Your first port of call should be to speak to your existing agent to let them know if you are not happy about the way your house is being marketed. You should also be prepared to listen to their feedback to see if there’s anything within your control that’s preventing the property from selling. If you’ve done this and you still think they aren’t doing a good job, you might want to look for someone else to sell it for you.
However, before switching estate agents, always check the small-print in your contract to make sure you’re not going to get caught out having to pay two lots of commission. Your existing agency may have a clause in your contract with them that entitles them to a fee if your house sells within a certain time period, or if they originally introduced the buyer – even if the sale goes through another agency.
If your existing agent has exclusivity for a period of time, unfortunately you may need to wait it out unless you can get it in writing that they will release you from it. If there is an introducer clause, you can ask them for a list of names of the people they have introduced so you can keep a record and give it to your new agent. Be up-front with your new agent and before instructing them, make sure it's clear who you’ll be paying a fee to if someone previously introduced becomes the buyer.
4. Sell your house in a different way
Did you know that you can sell a property in the UK without using an estate agent at all? Many of these options are often overlooked but can be more effective if you are having trouble selling your house.
Each method has its advantages and disadvantages over a traditional sale, depending on your particular set of needs. So whether you need a guaranteed fast sale, want more control over the process, or need to make sure the sale price clears your mortgage, there are alternatives that can be worth exploring.
From private sale, to auction, to companies who can buy your property directly from you; we’ve compiled a comprehensive list of alternative ways to sell a house that don’t involve using an estate agent.
5. Rent your property out
A house that won’t sell can become an expensive financial burden, especially if you aren’t living there. Renting out your property to someone else is one possible way to cover the cost of your mortgage and other bills that you’d otherwise be stuck with after you’ve moved out. It can even be profitable in some cases.
However, there are important legal and moral obligations that come with being a landlord that shouldn't be taken lightly. You’ll have a duty of care towards your tenants, and that means making sure the property is well maintained so that it’s safe, secure, and fit for human habitation.
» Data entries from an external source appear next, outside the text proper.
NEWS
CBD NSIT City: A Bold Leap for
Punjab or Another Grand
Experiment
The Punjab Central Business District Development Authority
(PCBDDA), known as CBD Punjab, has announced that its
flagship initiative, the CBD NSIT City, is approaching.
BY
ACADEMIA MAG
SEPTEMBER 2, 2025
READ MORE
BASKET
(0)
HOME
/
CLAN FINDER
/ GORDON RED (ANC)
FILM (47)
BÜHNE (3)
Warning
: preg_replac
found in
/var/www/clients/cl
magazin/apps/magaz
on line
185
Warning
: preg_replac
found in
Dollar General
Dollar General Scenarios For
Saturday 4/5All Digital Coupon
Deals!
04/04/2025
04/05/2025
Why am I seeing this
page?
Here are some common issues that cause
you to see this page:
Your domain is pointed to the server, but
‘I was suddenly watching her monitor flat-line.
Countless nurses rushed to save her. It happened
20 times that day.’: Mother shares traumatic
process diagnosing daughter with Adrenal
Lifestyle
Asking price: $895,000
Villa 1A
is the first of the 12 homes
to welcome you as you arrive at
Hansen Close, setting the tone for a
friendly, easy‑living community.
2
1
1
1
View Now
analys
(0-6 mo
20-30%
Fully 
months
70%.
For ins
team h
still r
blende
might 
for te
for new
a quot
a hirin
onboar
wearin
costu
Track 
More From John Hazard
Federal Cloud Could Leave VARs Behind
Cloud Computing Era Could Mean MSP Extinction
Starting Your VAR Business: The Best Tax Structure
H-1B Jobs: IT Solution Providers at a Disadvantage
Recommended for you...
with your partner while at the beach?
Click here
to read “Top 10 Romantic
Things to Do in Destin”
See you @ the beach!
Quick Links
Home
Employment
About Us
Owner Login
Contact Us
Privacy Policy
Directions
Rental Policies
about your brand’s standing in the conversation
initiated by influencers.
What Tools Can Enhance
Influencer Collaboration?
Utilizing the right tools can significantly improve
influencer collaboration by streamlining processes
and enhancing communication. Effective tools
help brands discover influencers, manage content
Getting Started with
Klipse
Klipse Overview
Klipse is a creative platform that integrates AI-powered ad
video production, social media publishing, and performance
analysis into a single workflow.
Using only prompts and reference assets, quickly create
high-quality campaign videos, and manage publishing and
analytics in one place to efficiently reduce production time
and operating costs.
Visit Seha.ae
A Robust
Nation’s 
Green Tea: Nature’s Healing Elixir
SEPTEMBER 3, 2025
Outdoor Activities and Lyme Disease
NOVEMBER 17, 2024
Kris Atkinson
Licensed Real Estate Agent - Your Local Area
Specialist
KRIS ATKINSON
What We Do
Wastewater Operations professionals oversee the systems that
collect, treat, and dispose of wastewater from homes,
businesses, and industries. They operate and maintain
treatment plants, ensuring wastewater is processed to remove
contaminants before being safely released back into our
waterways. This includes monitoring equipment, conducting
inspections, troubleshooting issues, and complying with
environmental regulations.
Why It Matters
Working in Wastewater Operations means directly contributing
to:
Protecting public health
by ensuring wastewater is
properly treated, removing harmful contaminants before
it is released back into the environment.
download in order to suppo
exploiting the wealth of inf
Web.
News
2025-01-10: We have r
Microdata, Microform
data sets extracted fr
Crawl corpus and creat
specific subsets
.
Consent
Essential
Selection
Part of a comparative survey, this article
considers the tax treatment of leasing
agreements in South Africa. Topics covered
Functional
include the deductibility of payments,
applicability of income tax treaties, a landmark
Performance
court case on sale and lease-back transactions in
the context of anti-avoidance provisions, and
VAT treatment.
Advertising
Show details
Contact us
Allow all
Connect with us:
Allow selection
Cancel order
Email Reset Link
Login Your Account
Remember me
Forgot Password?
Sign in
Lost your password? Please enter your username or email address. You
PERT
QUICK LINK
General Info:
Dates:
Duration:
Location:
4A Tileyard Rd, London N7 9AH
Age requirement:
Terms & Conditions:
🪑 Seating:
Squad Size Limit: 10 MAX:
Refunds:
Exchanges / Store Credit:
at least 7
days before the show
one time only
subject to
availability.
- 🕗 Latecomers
Money (and time) should be set aside for this, as well as for the additional tax liabilities you may incur from your additional earnings.
If you can’t sell your property and plan to rent it out instead, we recommend that you read more about what’s really involved in renting out your home.
6. Postpone the sale
If you’re having difficulty finding a buyer for your home, you may want to reconsider whether you really need to sell it at this moment in time. If the property market has hit a bit of a slump and your need is not urgent, by postponing the sale for a few months or more, you may be able to re-list it at a time when market conditions have improved and you have a better chance of selling.
However, if you need to move home urgently, or the property is putting a strain on your finances, putting things off is not an option for you. Instead, review each of the five options above to see which of them will work best for your situation, and get moving.